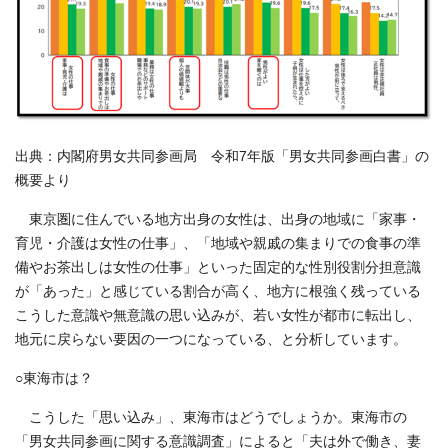
出典：内閣府男女共同参画局 令和7年版「男女共同参画白書」の
概要より
東京圏に住んでいる地方出身の女性は、出身の地域に「家事・
育児・介護は女性の仕事」、「地域や親戚の集まりでの食事の準
備やお茶出しは女性の仕事」といった固定的な性別役割分担意識
が「あった」と感じている割合が高く、地方に根強く残っている
こうした意識や無意識の思い込みが、若い女性が都市に転出し、
地元に戻らない要因の一つになっている、と分析しています。
○東海市は？
こうした「思い込み」、東海市はどうでしょうか。東海市の
「男女共同参画に関する意識調査」によると「夫は外で働き、妻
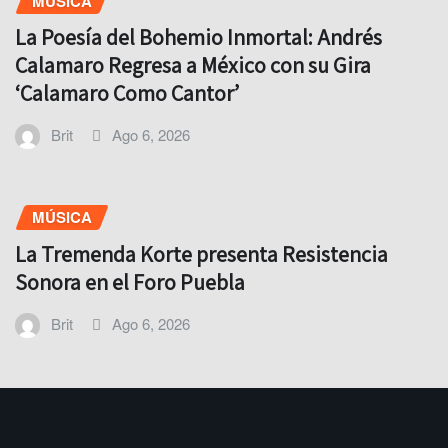
MÚSICA
La Poesía del Bohemio Inmortal: Andrés
Calamaro Regresa a México con su Gira
‘Calamaro Como Cantor’
Brit
Ago 6, 2026
MÚSICA
La Tremenda Korte presenta Resistencia
Sonora en el Foro Puebla
Brit
Ago 6, 2026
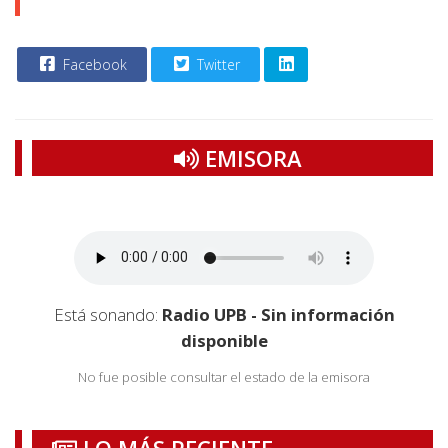
Facebook
Twitter
EMISORA
Está sonando:
Radio UPB - Sin información
disponible
No fue posible consultar el estado de la emisora
LO MÁS RECIENTE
________________________
▶ [Task item] When you copy the entries above, reproduce each line exactly and leave out any pictures.

▶ [Solution to the exercise]
出典：内閣府男女共同参画局 令和7年版「男女共同参画白書」の
概要より
東京圏に住んでいる地方出身の女性は、出身の地域に「家事・
育児・介護は女性の仕事」、「地域や親戚の集まりでの食事の準
備やお茶出しは女性の仕事」といった固定的な性別役割分担意識
が「あった」と感じている割合が高く、地方に根強く残っている
こうした意識や無意識の思い込みが、若い女性が都市に転出し、
地元に戻らない要因の一つになっている、と分析しています。
○東海市は？
こうした「思い込み」、東海市はどうでしょうか。東海市の
「男女共同参画に関する意識調査」によると「夫は外で働き、妻
MÚSICA
La Poesía del Bohemio Inmortal: Andrés
Calamaro Regresa a México con su Gira
‘Calamaro Como Cantor’
Brit
Ago 6, 2026
MÚSICA
La Tremenda Korte presenta Resistencia
Sonora en el Foro Puebla
Brit
Ago 6, 2026
Facebook
Twitter
EMISORA
Está sonando:
Radio UPB - Sin información
disponible
No fue posible consultar el estado de la emisora
LO MÁS RECIENTE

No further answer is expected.